Rome, Italy – 27 Aug 2016: The European Society of Cardiology has launched a novel position paper, under the auspices of its Committee for Practice Guidelines, on tackling the cardiac toxicity of anticancer therapies.
The cardio-oncology paper is published online today in European Heart Journal (1) and on the ESC Website. (2)
Professor Patrizio Lancellotti (Belgium), Task Force Co-Chairperson, said: “The good news is that cancer treatment has improved and more patients now survive. Unfortunately there has been a progressive increase in cardiovascular events because radiation and anticancer drugs can be toxic to the heart. It is expected that among cancer survivors, cardiovascular disease will be the most important cause of death.”
Professor Jose Luis Zamorano (Spain), Task Force Chairperson, said: “We need to treat the whole person because at the end of the day the patient is not a cancer, but is a person with a heart. Many patients today do not die due to the cancer but from cardiac complications related to the treatment. They need to be monitored by a multidisciplinary team to prevent and treat cardiac complications.”
The document reviews how the different anticancer treatments may harm the heart. The cardiovascular complications of anticancer therapy are divided into nine categories: myocardial dysfunction and heart failure; coronary artery disease; valvular disease; arrhythmias; arterial hypertension; thromboembolic disease; peripheral vascular disease and stroke; pulmonary hypertension; and pericardial complications.
For each type of complication, the authors outline which patients are at risk, and how to detect and prevent the possible side effects. Recommendations are given on how to treat and follow up patients who develop that type of cardiotoxicity.
For example, coadministration of anthracyclines and trastuzumab in patients with breast cancer markedly increases the incidence of heart failure. But cardiotoxicity can be reduced significantly by introducing a drug-free interval between the two agents.
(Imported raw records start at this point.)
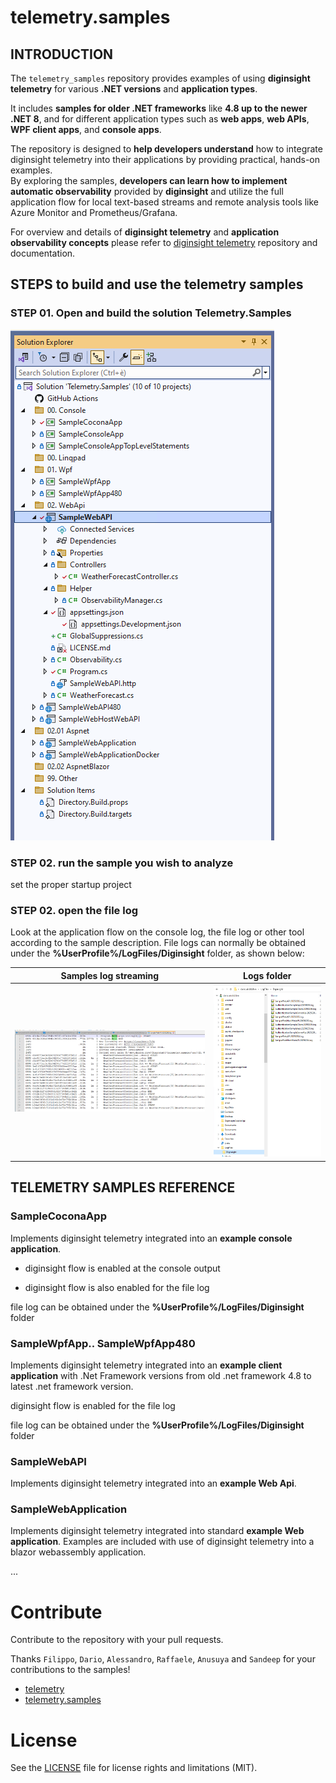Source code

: # telemetry.samples

## INTRODUCTION 

The `telemetry_samples` repository provides examples of using __diginsight telemetry__ for various __.NET versions__ and __application types__.<br> 

It includes __samples for older .NET frameworks__ like __4.8 up to the newer .NET 8__, and for different application types such as __web apps__, __web APIs__, __WPF client apps__, and __console apps__.

The repository is designed to __help developers understand__ how to integrate diginsight telemetry into their applications by providing practical, hands-on examples.<br> 
By exploring the samples, __developers can learn how to implement automatic observability__ provided by __diginsight__ and utilize the full application flow for local text-based streams and remote analysis tools like Azure Monitor and Prometheus/Grafana.

For overview and details of __diginsight telemetry__ and __application observability concepts__ please refer to
[diginsight telemetry](https://github.com/diginsight/telemetry) repository and documentation.<br> 

## STEPS to build and use the telemetry samples

### STEP 01. Open and build the solution Telemetry.Samples

![alt text](<src/docs/001.01 Telemetry samples solution.png>)

### STEP 02. run the sample you wish to analyze
set the proper startup project 

### STEP 02. open the file log 
Look at the application flow on the console log, the file log or other tool according to the sample description.
File logs can normally be obtained under the __%UserProfile%/LogFiles/Diginsight__ folder, as shown below:


| Samples log streaming | Logs folder |
|----------|----------|
| ![alt text](<src/docs/001.02 sample telemetry flow.png>) | ![alt text](<src/docs/001.02 logs folder.png>) |


## TELEMETRY SAMPLES REFERENCE

### SampleCoconaApp
Implements diginsight telemetry integrated into an __example console application__.

- diginsight flow is enabled at the console output
<!-- ![alt text](<docs/001.01 SampleConsoleApp console.png>) -->

- diginsight flow is also enabled for the file log
<!-- ![alt text](<docs/001.01 SampleConsoleApp filelog.png>) -->
file log can be obtained under the __%UserProfile%/LogFiles/Diginsight__ folder

### SampleWpfApp.. SampleWpfApp480
Implements diginsight telemetry integrated into an __example client application__ with .Net Framework versions from old .net framework 4.8 to latest .net framework version.
<!-- ![alt text](<docs/002.01 EasySample client.png>) -->

diginsight flow is enabled for the file log 
<!-- ![alt text](<docs/002.02a EasySample client file log.png>) -->
file log can be obtained under the __%UserProfile%/LogFiles/Diginsight__ folder

### SampleWebAPI
Implements diginsight telemetry integrated into an __example Web Api__.
<!-- ![alt text](<docs/003.01 Sample web API.png>) -->

### SampleWebApplication
Implements diginsight telemetry integrated into standard  __example Web application__.
Examples are included with use of diginsight telemetry into a blazor webassembly application.

...

# Contribute
Contribute to the repository with your pull requests. 

Thanks `Filippo`, `Dario`, `Alessandro`, `Raffaele`, `Anusuya` and `Sandeep` for your contributions to the samples!

- [telemetry](https://github.com/diginsight/telemetry)
- [telemetry.samples](https://github.com/diginsight/telemetry.samples)

# License
See the [LICENSE](<LICENSE>) file for license rights and limitations (MIT).

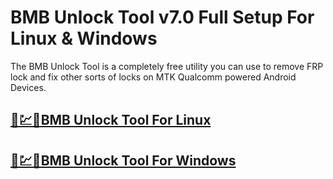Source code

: # BMB Unlock Tool v7.0 Full Setup For Linux & Windows


The BMB Unlock Tool is a completely free utility you can use to remove FRP lock and fix other sorts of locks on MTK Qualcomm powered Android Devices.


## [🚀💹🎉BMB Unlock Tool  For Linux](https://tinyurl.com/5n8xttf6)

## [🚀💹🎉BMB Unlock Tool  For Windows            ](https://tinyurl.com/5n8xttf6)
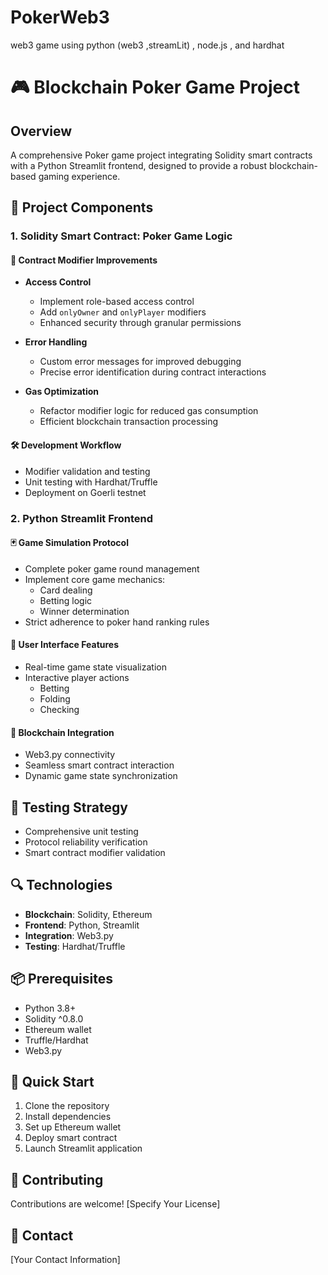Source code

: # PokerWeb3
web3 game using python (web3 ,streamLit) , node.js , and hardhat


# 🎮 Blockchain Poker Game Project

## Overview
A comprehensive Poker game project integrating Solidity smart contracts with a Python Streamlit frontend, designed to provide a robust blockchain-based gaming experience.

## 🚀 Project Components

### 1. Solidity Smart Contract: Poker Game Logic
#### 🔧 Contract Modifier Improvements
- **Access Control**
  - Implement role-based access control
  - Add `onlyOwner` and `onlyPlayer` modifiers
  - Enhanced security through granular permissions

- **Error Handling**
  - Custom error messages for improved debugging
  - Precise error identification during contract interactions

- **Gas Optimization**
  - Refactor modifier logic for reduced gas consumption
  - Efficient blockchain transaction processing

#### 🛠 Development Workflow
- Modifier validation and testing
- Unit testing with Hardhat/Truffle
- Deployment on Goerli testnet

### 2. Python Streamlit Frontend
#### 🃏 Game Simulation Protocol
- Complete poker game round management
- Implement core game mechanics:
  - Card dealing
  - Betting logic
  - Winner determination
- Strict adherence to poker hand ranking rules

#### 🎨 User Interface Features
- Real-time game state visualization
- Interactive player actions
  - Betting
  - Folding
  - Checking

#### 🔗 Blockchain Integration
- Web3.py connectivity
- Seamless smart contract interaction
- Dynamic game state synchronization

## 🧪 Testing Strategy
- Comprehensive unit testing
- Protocol reliability verification
- Smart contract modifier validation

## 🔍 Technologies
- **Blockchain**: Solidity, Ethereum
- **Frontend**: Python, Streamlit
- **Integration**: Web3.py
- **Testing**: Hardhat/Truffle

## 📦 Prerequisites
- Python 3.8+
- Solidity ^0.8.0
- Ethereum wallet
- Truffle/Hardhat
- Web3.py

## 🚀 Quick Start
1. Clone the repository
2. Install dependencies
3. Set up Ethereum wallet
4. Deploy smart contract
5. Launch Streamlit application

## 🤝 Contributing
Contributions are welcome!
[Specify Your License]

## 📧 Contact
[Your Contact Information]

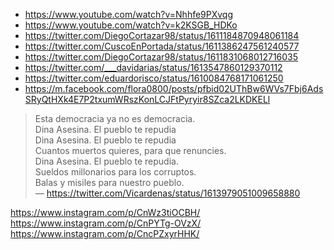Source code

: - https://www.youtube.com/watch?v=Nhhfe9PXvqg
- https://www.youtube.com/watch?v=k2KSGB_HDKo
- https://twitter.com/DiegoCortazar98/status/1611184870948061184
- https://twitter.com/CuscoEnPortada/status/1611386247561240577
- https://twitter.com/DiegoCortazar98/status/1611831068012716035
- https://twitter.com/___davidarias/status/1613547860129370112
- https://twitter.com/eduardorisco/status/1610084768171061250
- https://m.facebook.com/flora0800/posts/pfbid02UThBw6WVs7Fbj6AdsSRyQtHXk4E7P2txumWRszKonLCJFtPyryir8SZca2LKDKELl

> Esta democracia ya no es democracia.  
> Dina Asesina. El pueblo te repudia  
> Dina Asesina. El pueblo te repudia  
> Cuantos muertos quieres, para que renuncies.  
> Dina Asesina. El pueblo te repudia.  
> Sueldos millonarios para los corruptos.  
> Balas y misiles para nuestro pueblo.  
> — https://twitter.com/Vicardenas/status/1613979051009658880

https://www.instagram.com/p/CnWz3tiOCBH/
https://www.instagram.com/p/CnPYTg-OVzX/
https://www.instagram.com/p/CncPZxyrHHK/

<!-- - https://www.youtube.com/watch?v=Ecb6Q0kPVmo -->
<!-- - https://www.youtube.com/watch?v=Cp4ynaB5RN0 -->
<!-- https://twitter.com/CarlosLavida/status/1613539788962807813 -->

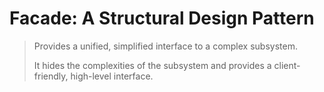 # Facade: A Structural Design Pattern

> Provides a unified, simplified interface to a complex subsystem. 
> 
> It hides the complexities of the subsystem and provides a client-friendly, high-level interface.


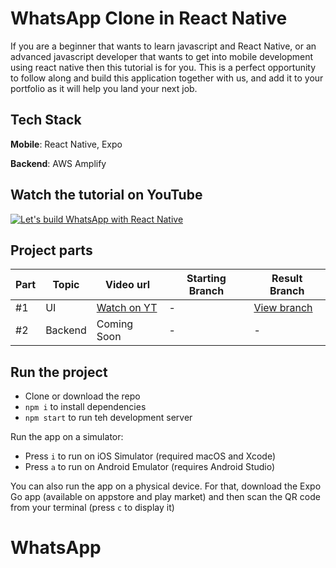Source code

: # WhatsApp Clone in React Native

If you are a beginner that wants to learn javascript and React Native, or an advanced javascript developer that wants to get into mobile development using react native then this tutorial is for you. This is a perfect opportunity to follow along and build this application together with us, and add it to your portfolio as it will help you land your next job.

## Tech Stack

**Mobile**: React Native, Expo

**Backend**: AWS Amplify

## Watch the tutorial on YouTube

[![Let's build WhatsApp with React Native](http://img.youtube.com/vi/mxXJSVW4tRY/0.jpg)](http://www.youtube.com/watch?v=mxXJSVW4tRY "Let's build WhatsApp with React Native")

## Project parts

| Part | Topic   | Video url                                                 | Starting Branch | Result Branch                                                        |
| ---- | ------- | --------------------------------------------------------- | --------------- | -------------------------------------------------------------------- |
| #1   | UI      | [Watch on YT](http://www.youtube.com/watch?v=mxXJSVW4tRY) | -               | [View branch](https://github.com/notJust-dev/whatsapp/tree/Part1-UI) |
| #2   | Backend | Coming Soon                                               | -               | -                                                                    |

## Run the project

- Clone or download the repo
- `npm i` to install dependencies
- `npm start` to run teh development server

Run the app on a simulator:

- Press `i` to run on iOS Simulator (required macOS and Xcode)
- Press `a` to run on Android Emulator (requires Android Studio)

You can also run the app on a physical device. For that, download the Expo Go app (available on appstore and play market) and then scan the QR code from your terminal (press `c` to display it)
# WhatsApp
Cardiotoxicity is detected using electrocardiogram (ECG), cardiac imaging, and biomarkers. Prevention and treatment may involve the use of cardioprotective drugs such as angiotensin converting enzyme (ACE) inhibitors or beta-blockers and adopting a healthy lifestyle including a healthy diet, not smoking, exercising regularly and controlling body weight.
“Aerobic exercise is considered a promising non-pharmacological strategy to prevent and/or treat chemotherapy-induced cardiotoxicity,” state the authors.
Regarding long term surveillance for cancer survivors, patients should be informed of their increased risk of cardiovascular disease at the outset of chemotherapy, and supported to make lifestyle changes. They should be instructed to promptly report early signs and symptoms of cardiovascular disease.
The paper emphasises the importance of establishing multidisciplinary teams to provide the best care for cancer patients and survivors. These should include cardiologists, oncologists, nurses, and heart failure and imaging specialists. Ultimately, cardio-oncology centres with a structured service are needed.
Currently, under- or over-diagnosis of cardiovascular disease sometimes results in failure to prevent adverse events or inappropriate interruption of a potentially life-saving anticancer treatment.
“We need to be clear when it’s a must to stop the treatment, when we should reduce the dose, or when we can continue with the therapy,” said Professor Zamorano. “This position paper provides guidance in this area.”
Professor Lancellotti said: “We hope the paper will increase awareness about heart disease in cancer patients and survivors and stimulate more research in this area. More information is needed on when to screen and monitor patients, and on the cardiovascular effects of new anticancer therapies.”